◆ What is required
What is needed is an exact copy of the records below, minus any pictures.

[Dataset entries]
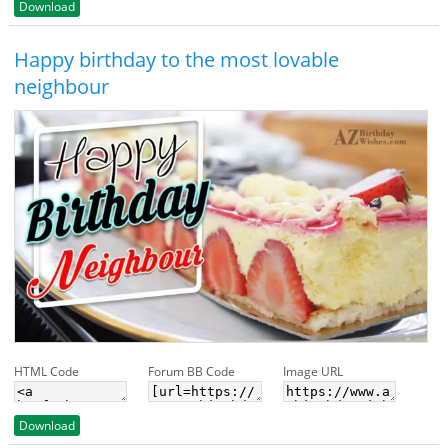
Download
Happy birthday to the most lovable
neighbour
HTML Code
Forum BB Code
Image URL
Download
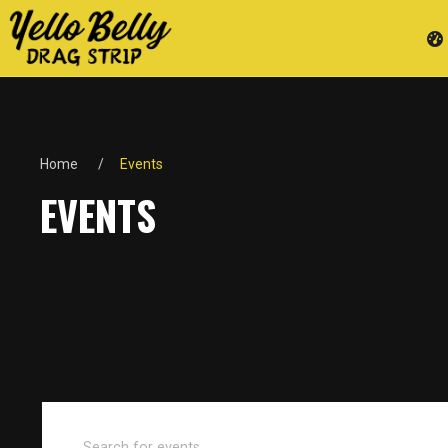
Home
Events
EVENTS
Events
Enter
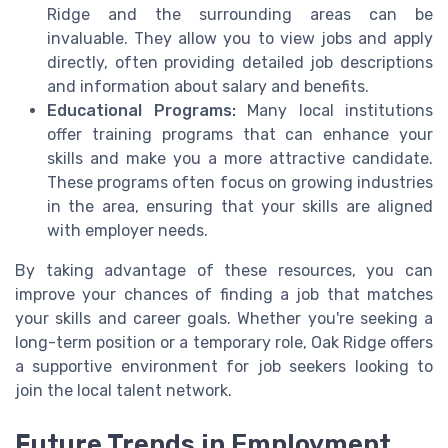
Ridge and the surrounding areas can be
invaluable. They allow you to view jobs and apply
directly, often providing detailed job descriptions
and information about salary and benefits.
Educational Programs:
Many local institutions
offer training programs that can enhance your
skills and make you a more attractive candidate.
These programs often focus on growing industries
in the area, ensuring that your skills are aligned
with employer needs.
By taking advantage of these resources, you can
improve your chances of finding a job that matches
your skills and career goals. Whether you're seeking a
long-term position or a temporary role, Oak Ridge offers
a supportive environment for job seekers looking to
join the local talent network.
Future Trends in Employment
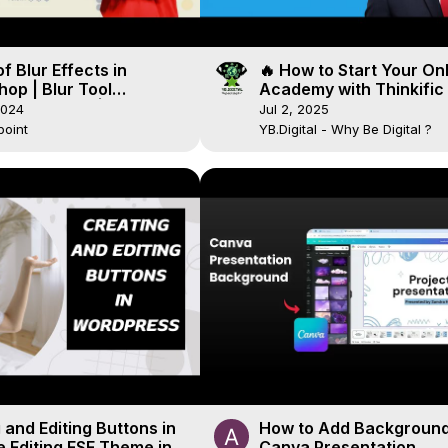
f Blur Effects in
🔥 How to Start Your On
op | Blur Tool
Academy with Thinkific 
op Tutorial |
Day Free Trial!
2024
Jul 2, 2025
lspoint
point
YB.Digital - Why Be Digital ?
 and Editing Buttons in
How to Add Background
te Editing FSE Theme in
Canva Presentation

◆ Output of the task
Download
Happy birthday to the most lovable
neighbour
HTML Code
Forum BB Code
Image URL
Download
Home
Events
EVENTS
Events
Enter
Ridge and the surrounding areas can be
invaluable. They allow you to view jobs and apply
directly, often providing detailed job descriptions
and information about salary and benefits.
Educational Programs:
Many local institutions
offer training programs that can enhance your
skills and make you a more attractive candidate.
These programs often focus on growing industries
in the area, ensuring that your skills are aligned
with employer needs.
By taking advantage of these resources, you can
improve your chances of finding a job that matches
your skills and career goals. Whether you're seeking a
long-term position or a temporary role, Oak Ridge offers
a supportive environment for job seekers looking to
join the local talent network.
Future Trends in Employment
f Blur Effects in
🔥 How to Start Your On
op | Blur Tool
Academy with Thinkific 
op Tutorial |
Day Free Trial!
2024
Jul 2, 2025
lspoint
point
YB.Digital - Why Be Digital ?
 and Editing Buttons in
How to Add Background
te Editing FSE Theme in
Canva Presentation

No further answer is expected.